The two articles presented in this series represent both the basic and advanced capabilities of MDI treatment. As both cases illustrate, MDIs provide dentists with a valuable tool for denture stabilization, proving versatile enough to be used in everyday cases or in very challenging treatments such as the one shown here. Their affordability, small size, and minimally invasive nature give them capabilities that traditional implants simply can’t match.
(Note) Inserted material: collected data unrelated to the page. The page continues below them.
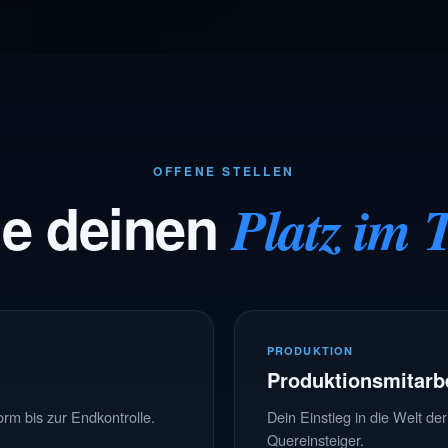
OFFENE STELLEN
de deinen
Platz im
PRODUKTION
Produktionsmitarbe
rm bis zur Endkontrolle.
Dein Einstieg in die Welt de
Quereinsteiger.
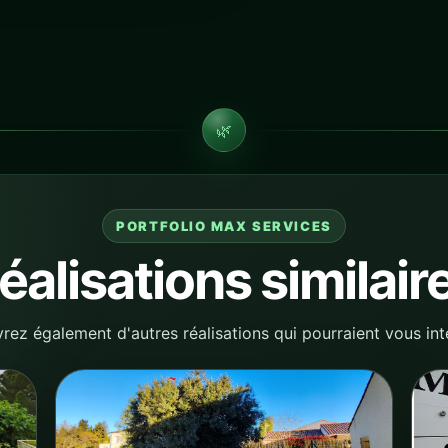
🌿
PORTFOLIO MAX SERVICES
éalisations similair
ez également d'autres réalisations qui pourraient vous int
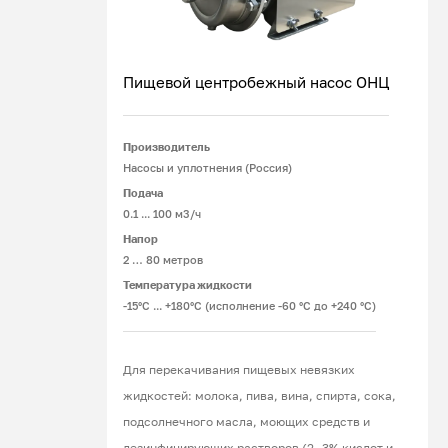
Пищевой центробежный насос ОНЦ
Производитель
Подробнее
Насосы и уплотнения (Россия)
Подача
0.1 ... 100 м3/ч
Напор
2 … 80 метров
Температура жидкости
-15°С ... +180°С (исполнение -60 °С до +240 °С)
Для перекачивания пищевых невязких
жидкостей: молока, пива, вина, спирта, сока,
подсолнечного масла, моющих средств и
дезинфицирующих растворов (2- 3% кислот и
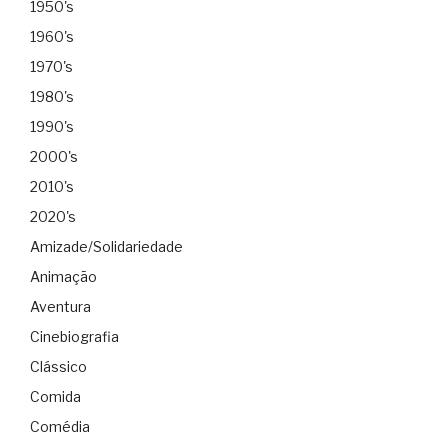
1950's
1960's
1970's
1980's
1990's
2000's
2010's
2020's
Amizade/Solidariedade
Animação
Aventura
Cinebiografia
Clássico
Comida
Comédia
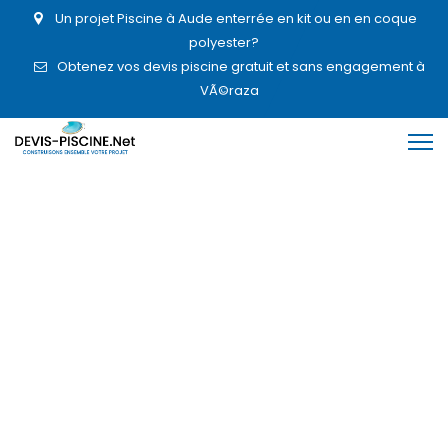
Un projet Piscine à Aude enterrée en kit ou en en coque
polyester?
Obtenez vos devis piscine gratuit et sans engagement à
VÃ©raza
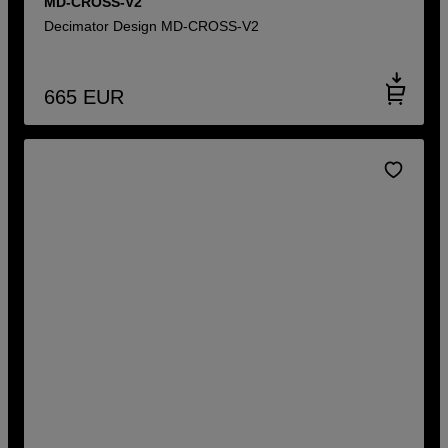
MD-CROSS-V2
Decimator Design MD-CROSS-V2
665
EUR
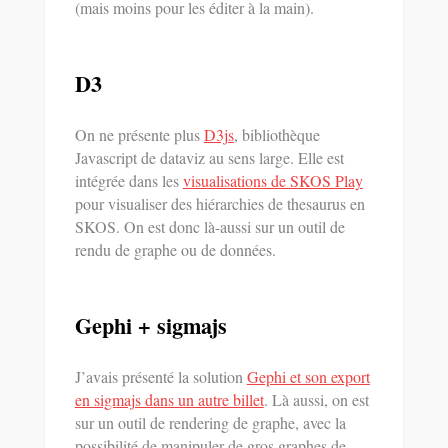
(mais moins pour les éditer à la main).
D3
On ne présente plus
D3js
, bibliothèque
Javascript de dataviz au sens large. Elle est
intégrée dans les
visualisations de SKOS Play
pour visualiser des hiérarchies de thesaurus en
SKOS. On est donc là-aussi sur un outil de
rendu de graphe ou de données.
Gephi + sigmajs
J’avais présenté la solution
Gephi et son export
en sigmajs dans un autre billet
. Là aussi, on est
sur un outil de rendering de graphe, avec la
possibilité de manipuler de gros graphes de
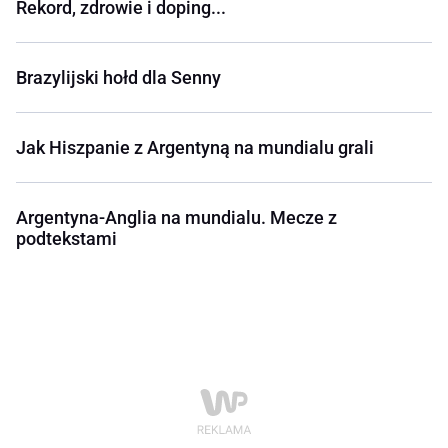
Rekord, zdrowie i doping...
Brazylijski hołd dla Senny
Jak Hiszpanie z Argentyną na mundialu grali
Argentyna-Anglia na mundialu. Mecze z
podtekstami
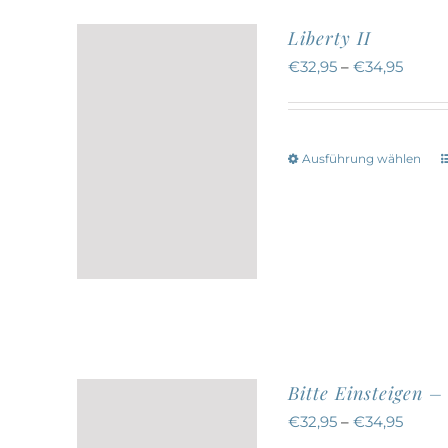
Liberty II
€
32,95
–
€
34,95
Ausführung wählen
w
a
Bitte Einsteigen –
€
32,95
–
€
34,95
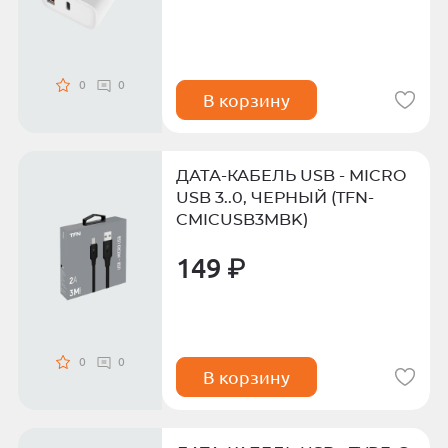
0
0
В корзину
ДАТА-КАБЕЛЬ USB - MICRO
USB 3..0, ЧЕРНЫЙ (TFN-
CMICUSB3MBK)
149 ₽
0
0
В корзину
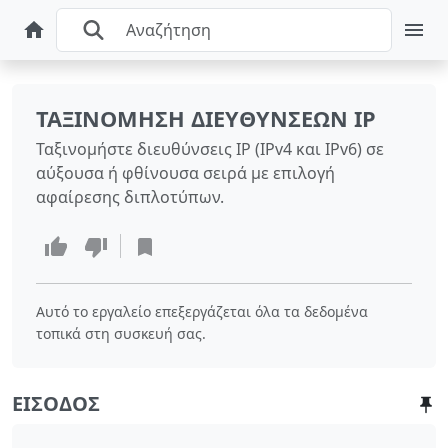
ΤΑΞΙΝΌΜΗΣΗ ΔΙΕΥΘΎΝΣΕΩΝ IP
Ταξινομήστε διευθύνσεις IP (IPv4 και IPv6) σε
αύξουσα ή φθίνουσα σειρά με επιλογή
αφαίρεσης διπλοτύπων.
Αυτό το εργαλείο επεξεργάζεται όλα τα δεδομένα
τοπικά στη συσκευή σας.
ΕΊΣΟΔΟΣ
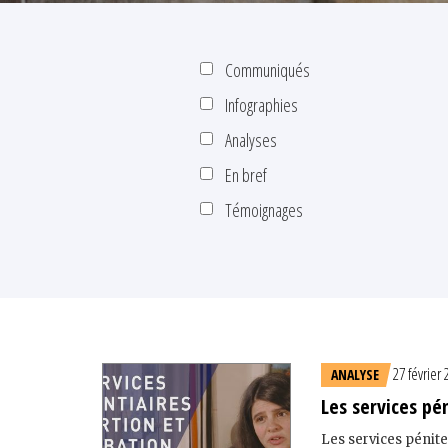
Communiqués
Infographies
Analyses
En bref
Témoignages
27 février
ANALYSE
Les services pé
Les services pénite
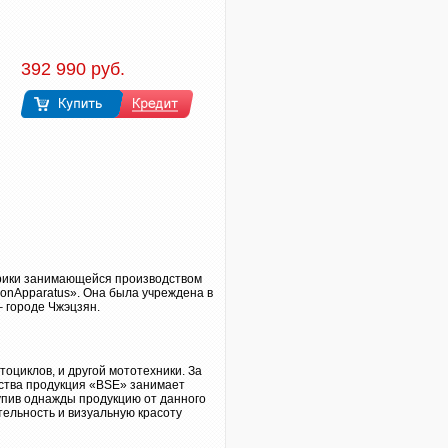
392 990 руб.
брики занимающейся производством
ionApparatus». Она была учреждена в
– городе Чжэцзян.
оциклов, и другой мототехники. За
ества продукция «BSE» занимает
пив однажды продукцию от данного
тельность и визуальную красоту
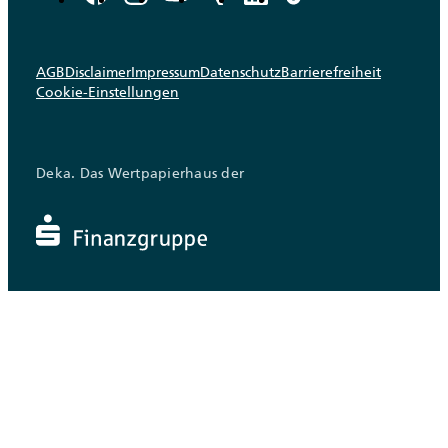
AGB
Disclaimer
Impressum
Datenschutz
Barrierefreiheit
Cookie-Einstellungen
Deka. Das Wertpapierhaus der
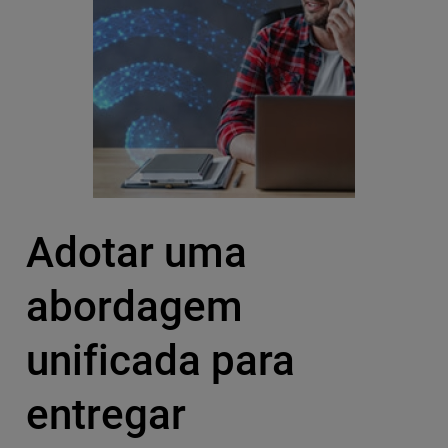
Adotar uma
abordagem
unificada para
entregar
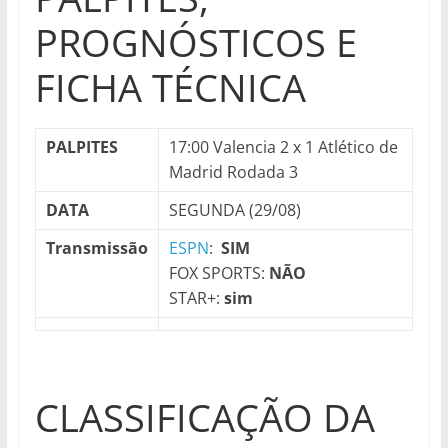
PROGNÓSTICOS E
FICHA TÉCNICA
PALPITES
17:00 Valencia 2 x 1 Atlético de
Madrid Rodada 3
DATA
SEGUNDA (29/08)
Transmissão
ESPN
:
SIM
FOX SPORTS:
NÃO
STAR+:
sim
CLASSIFICAÇÃO DA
Eleven years ago, skeptics of MDI treatments were numerous and vocal. I continue to know doctors who do not believe in MDIs, and that is, of course, their choice. However, I believe that in the nottoo- distant future, MDIs will be as common as amalgams and offered routinely by most dentists. The benefits for patients are too great to overlook, and I believe that MDIs are one of the finest solutions you can offer to patients who have lost or are losing their natural teeth.
[i] Todorovic A, Markovic A, Šcepanovic M.Stability and peri-implant bone resorption of the mini implants as complete lower denture retainers [Espertise Scientific Facts brochure]. St. Paul, MN: 3M ESPE; 2012.
[ii] Shatkin TE, Shatkin S, Oppenheimer BD, Oppenheimer AJ. Mini dental implants for long-term fixed and removable prosthetics: a retrospective analysis of 2514 implants placed over a five-year period. Compend Contin EducDent. 2007;28(2):92-101.